These are unappetizing times for the restaurant industry. Chains are shutting down their dining rooms in the pursuit of pandemic containment, and limiting operations to takeout and delivery for those daring to stay open promises to be a profit-slurping endeavor. Everyone should be prepared for countless indie operators and even a few well-known chains to disappear by the time things return to normal later this year. 

The shakeout will inevitably be a financial boost to the survivors, and with many of the industry's no-brainer survivors getting rocked, it's a great opportunity to load up on the publicly traded eateries built to outlast COVID-19. Chipotle Mexican Grill (NYSE:CMG), McDonald's (NYSE:MCD), and Domino's Pizza (NYSE:DPZ) have the right ingredients to thrive later this year, when the coast is clear. 

A burrito, chips, and guacamole on the table

Image source: Chipotle Mexican Grill.

Chipotle Mexican Grill

Chipotle recently overcome a different nasty health scare: the recent E. coli outbreaks. We're now a couple of years removed from the food-borne illness outbreaks that rattled the company that put fast-casual on the map.

Chipotle's turnaround has been a thing of beauty. It has rattled off eight consecutive quarters of positive and accelerating same-store sales growth, culminating in a 13.4% surge in comps for its latest quarter. It may have been a case of perfect timing when former Taco Bell chief Brian Niccol was tapped as the concept's new CEO two years ago, but he's been able to shake things up in a way no insider could have accomplished. The fact that he's been able to improve Chipotle's operating efficiency while also staying true to its original "food with integrity" mantra is the mother of all juggling acts. He's like Mandy Moore in this season of This Is Us, pulling off a master performance worthy of all of the industry rewards. 

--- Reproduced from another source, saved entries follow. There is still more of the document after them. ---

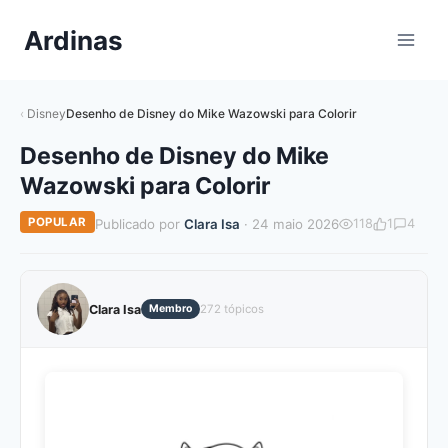
Pular
Ardinas
para
o
Conteúdo
Disney
Desenho de Disney do Mike Wazowski para Colorir
Desenho de Disney do Mike
Wazowski para Colorir
POPULAR
Publicado por
Clara Isa
· 24 maio 2026
118
1
4
Clara Isa
Membro
272 tópicos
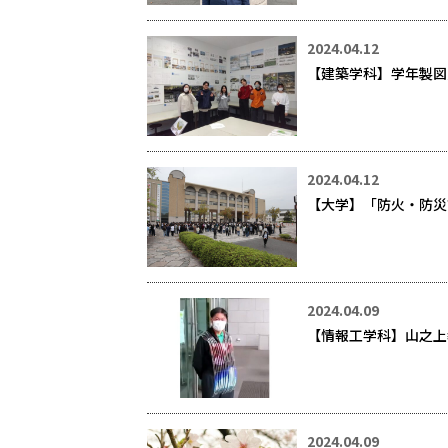
2024.04.12
【建築学科】学年製図
2024.04.12
【大学】「防火・防災
2024.04.09
【情報工学科】山之上
2024.04.09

Chipotle is getting it done in the one revenue outlet that remains in play right now. Digital sales at Chipotle soared 78% in the fourth quarter and now account for nearly a fifth of total sales. Everything Chipotle has been doing -- from embracing third-party delivery apps to rolling out Chipotlanes (drive-thru windows) in new locations -- have situated the cult fave perfectly to cash in on the new normal. With the restaurant recession likely to wipe out many of the small knock-offs that have copied its assembly-line approach to fast-casual across different culinary specialties, business will probably be even stronger later this year than it was at the end of last year.

McDonald's 

The world's largest burger chain has also executed a stunning turnaround in its reputation. The concept known for cheap junk food has ramped up the quality of its food and the availability of healthier offerings. The barbell approach to menu pricing means it's the same haven it's always been for cheap sustenance on one end, but on the other end, it's serving premium sandwiches, salads, and beverages to folks craving something else. 

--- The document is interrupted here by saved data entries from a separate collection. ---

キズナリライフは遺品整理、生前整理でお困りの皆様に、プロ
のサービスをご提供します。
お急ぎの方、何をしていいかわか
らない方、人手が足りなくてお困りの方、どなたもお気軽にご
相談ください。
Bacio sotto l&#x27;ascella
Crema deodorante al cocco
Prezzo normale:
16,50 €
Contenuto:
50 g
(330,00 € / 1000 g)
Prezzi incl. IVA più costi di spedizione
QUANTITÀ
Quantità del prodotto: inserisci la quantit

McDonald's is a giant, with systemwide sales topping $100 billion last year. Global comps rose nearly 6% in 2019, the concept's biggest store-level gain in more than a decade. Revenue declined for five straight years before turning slightly positive in 2019, but that was by design. The chain has spent the last few years handing over most of its company-owned locations to successful franchisees. McDonald's has become a money machine in the process, and it has returned $25 billion to its shareholders in the form of buybacks and increasing dividend distributions. 

McDonald's is built for today's reality. It embraced delivery apps early, and it's a well-oiled machine on the drive-thru front. It has the cheap comfort food that will hold up well for however long the economic funk lasts. 

Domino's 

It would be a crime not to include a pizza delivery specialist in the mix. After all, losing in-restaurant dining is no skin off of Domino's back. It was specializing in delivery and takeout long before those two revenue streams were the only two cards for the industry to play. 

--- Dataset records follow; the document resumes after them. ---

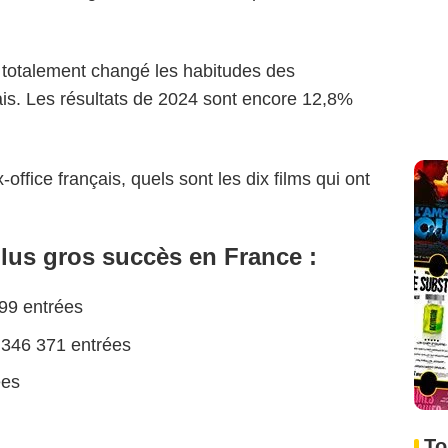
t totalement changé les habitudes des
ais. Les résultats de 2024 sont encore 12,8%
office français, quels sont les dix films qui ont
lus gros succès en France :
99 entrées
 346 371 entrées
ées
To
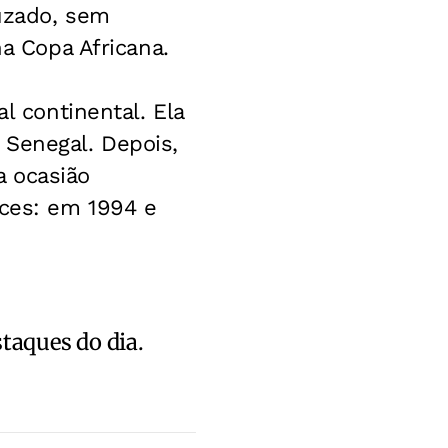
ruzado, sem
na Copa Africana.
l continental. Ela
 Senegal. Depois,
a ocasião
ices: em 1994 e
staques do dia.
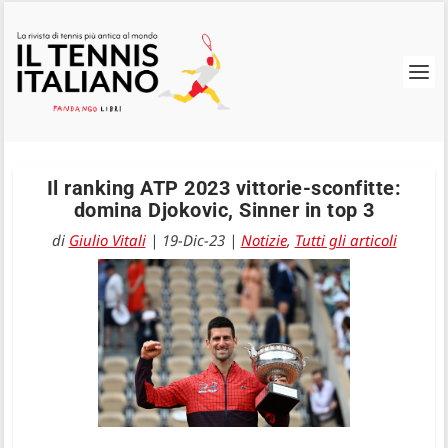
Il ranking ATP 2023 vittorie-sconfitte:
domina Djokovic, Sinner in top 3
di
Giulio Vitali
|
19-Dic-23
|
Notizie
,
Tutti gli articoli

Domino's is a rare restaurant stock that's actually still trading higher in 2020, through Tuesday's close. Revenue and comps continue to move higher, and in an age where food and labor costs are climbing, it's still finding ways to grow its bottom line even faster than its top line. 

It's in the right place at the right time, but it's still a leader in this new operating climate. It's one of the first players to embrace contact-less deliveries. As the industry shifts to digital, Domino's is already there with 70% of its business showing up on its screens that way. You're going to be eating a lot of pizza in the next few weeks, and Domino's will be there. 

Chipotle, McDonald's, and Domino's get it. This is a scary time to be investing in restaurant stocks, but some concepts are better positioned to survive the calamity and come out ahead in the end.